By Graeme Kemlo
Victorian premier Daniel Andrews late Monday announced that all retail, restaurants, hotels, cafes and bars would open from 11.59pm tonight (Tuesday) and staff could return immediately to work to prepare a COVID-safe environment.
From midnight on November 8 he announced that the current 25 km travel limit and the ring of steel separating metropolitan Melbourne from regional areas would disappear and “reunite the State.”

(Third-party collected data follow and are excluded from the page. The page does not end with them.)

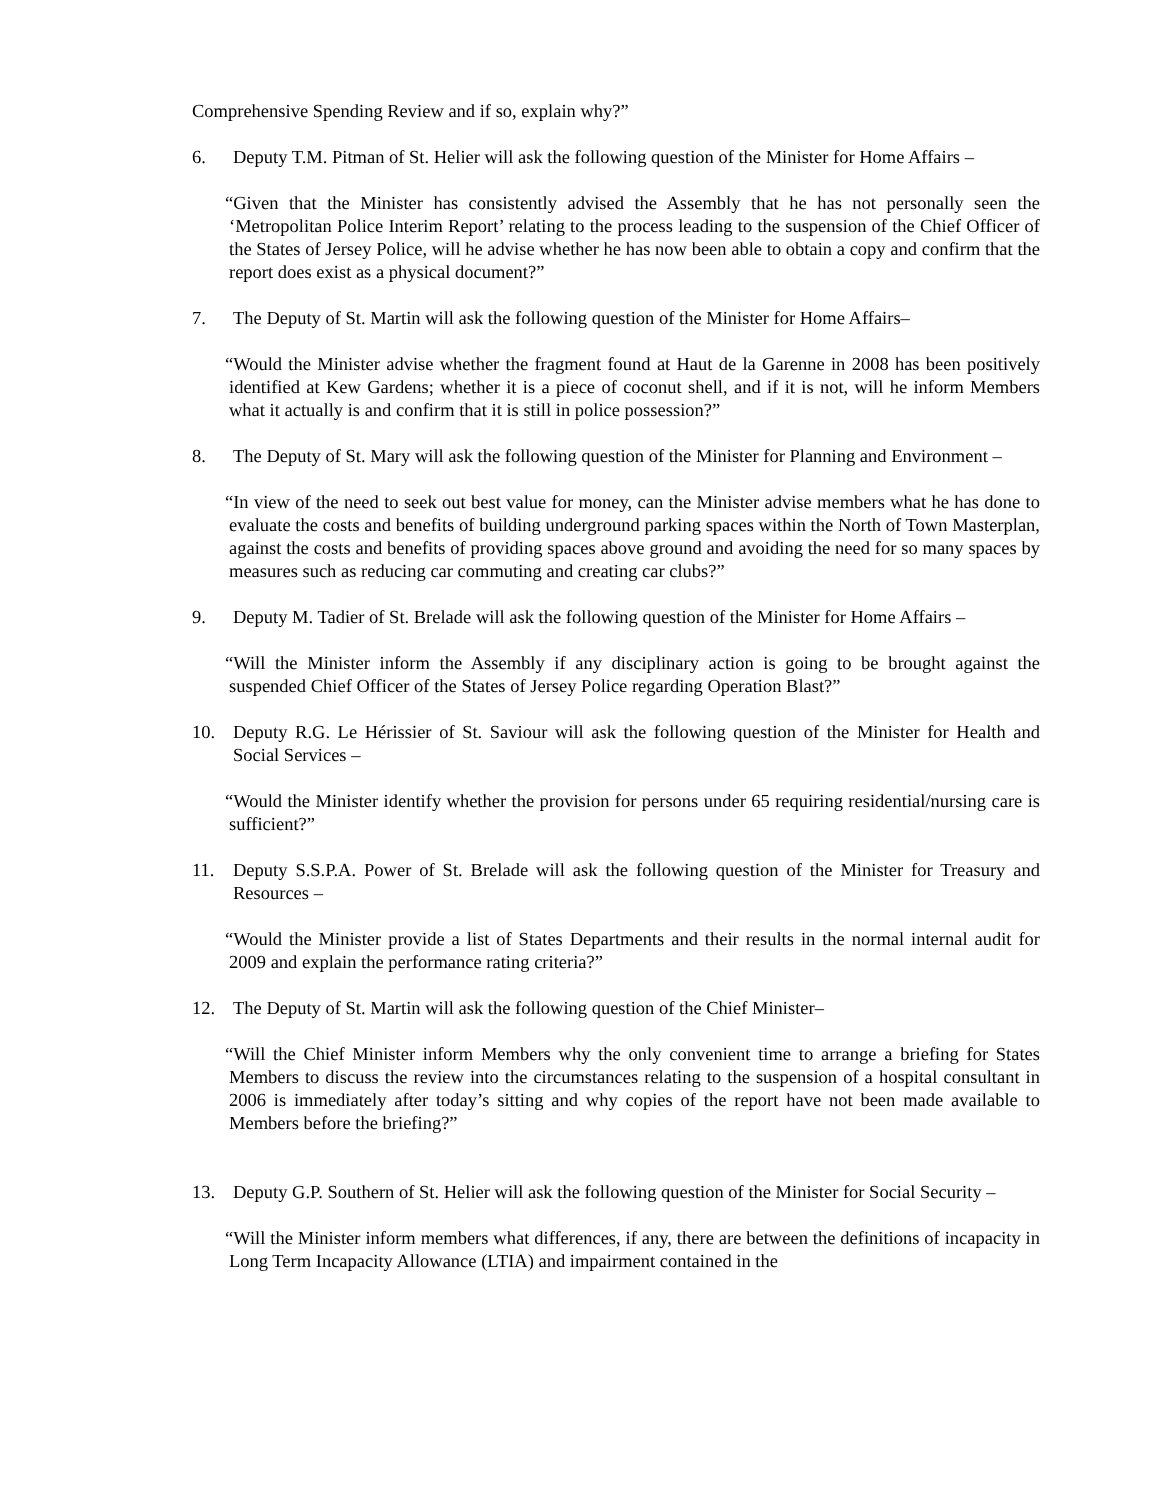Comprehensive Spending Review and if so, explain why?”
6. Deputy T.M. Pitman of St. Helier will ask the following question of the Minister for Home Affairs –
“Given that the Minister has consistently advised the Assembly that he has not personally seen the ‘Metropolitan Police Interim Report’ relating to the process leading to the suspension of the Chief Officer of the States of Jersey Police, will he advise whether he has now been able to obtain a copy and confirm that the report does exist as a physical document?”
7. The Deputy of St. Martin will ask the following question of the Minister for Home Affairs–
“Would the Minister advise whether the fragment found at Haut de la Garenne in 2008 has been positively identified at Kew Gardens; whether it is a piece of coconut shell, and if it is not, will he inform Members what it actually is and confirm that it is still in police possession?”
8. The Deputy of St. Mary will ask the following question of the Minister for Planning and Environment –
“In view of the need to seek out best value for money, can the Minister advise members what he has done to evaluate the costs and benefits of building underground parking spaces within the North of Town Masterplan, against the costs and benefits of providing spaces above ground and avoiding the need for so many spaces by measures such as reducing car commuting and creating car clubs?”
9. Deputy M. Tadier of St. Brelade will ask the following question of the Minister for Home Affairs –
“Will the Minister inform the Assembly if any disciplinary action is going to be brought against the suspended Chief Officer of the States of Jersey Police regarding Operation Blast?”
10. Deputy R.G. Le Hérissier of St. Saviour will ask the following question of the Minister for Health and Social Services –
“Would the Minister identify whether the provision for persons under 65 requiring residential/nursing care is sufficient?”
11. Deputy S.S.P.A. Power of St. Brelade will ask the following question of the Minister for Treasury and Resources –
“Would the Minister provide a list of States Departments and their results in the normal internal audit for 2009 and explain the performance rating criteria?”
12. The Deputy of St. Martin will ask the following question of the Chief Minister–
“Will the Chief Minister inform Members why the only convenient time to arrange a briefing for States Members to discuss the review into the circumstances relating to the suspension of a hospital consultant in 2006 is immediately after today’s sitting and why copies of the report have not been made available to Members before the briefing?”
13. Deputy G.P. Southern of St. Helier will ask the following question of the Minister for Social Security –
“Will the Minister inform members what differences, if any, there are between the definitions of incapacity in Long Term Incapacity Allowance (LTIA) and impairment contained in the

Andrews became emotional as he praised Victorians, but he warned COVID would continue to be “…a feature of our lives every day until a vaccine turns up… until a vaccine comes there is no normal, there is only COVID-normal.”
Limits to indoor and outdoor gatherings would remain and he said he would announce further details of in-home gatherings on Tuesday.
He praised Victorians for “staying the course” and refusing to give in to frustration, or listening to the loudest voice.
Not Happy Dan! – zero new cases, zero deaths
Prior to this update, premier Andrews was under siege following his weekend decision for a “cautious pause” rather than re-opening for Melbourne.
Hot on the heels of criticism from the business events sector and the regions last week, yesterday it was retailers, local government and his former health minister.
Melbourne Lord Mayor, Sally Capp criticised “a lack of clarity” saying business needed confidence “which is so fragile at the moment”. Cr Capp called on the Premier to “trust us” to re-open with all the necessary COVID safe protocols in place.
Dominique Lamb of the National Retailers Association said Victorians spent the highest amount on Christmas compared to the other states and her sector needed to re-open to capture the busiest sales period of the year from mid-November. They needed details.
And Jenny Mikakos, the former health minister accused the premier of “paralysis in decision making” over the pause, saying he could not keep Melbourne locked down forever.
Monday marked the return of all Victorian school children to the classroom while the first flights to Tasmania flew over the top of Melbourne to Hobart from everywhere except New South Wales (NSW) and Victoria.
The premier’s target was that the 14-day rolling average of new cases needed to get below 5.0, and when more than 2000 tests of those northern suburbs’ residents returned negative results after a weekend of testing, that took the average into the freedom zone. It stood at 3.6 in Melbourne and 0.2 in the regions as of Monday. Vox pop interviewees on radio and television cried out for a break from a 111-day lockdown. Another measure of success was the number of mystery cases and on Monday, it was just 7.
Having met the target and anticipated some reward, the pause created only more frustration as Melburnians asked why five million residents had to continue in lockdown because of 39 infections in 11 households in a northern suburb identified by contact tracing.
The double zero results were announced at 9am and then five million Victorians, wearers of surgical masks, keepers of social distance, deprived not only of their football, but a grand final and now a spring racing carnival held their collective breath and waited for Daniel Andrews to appear at his regular press conference.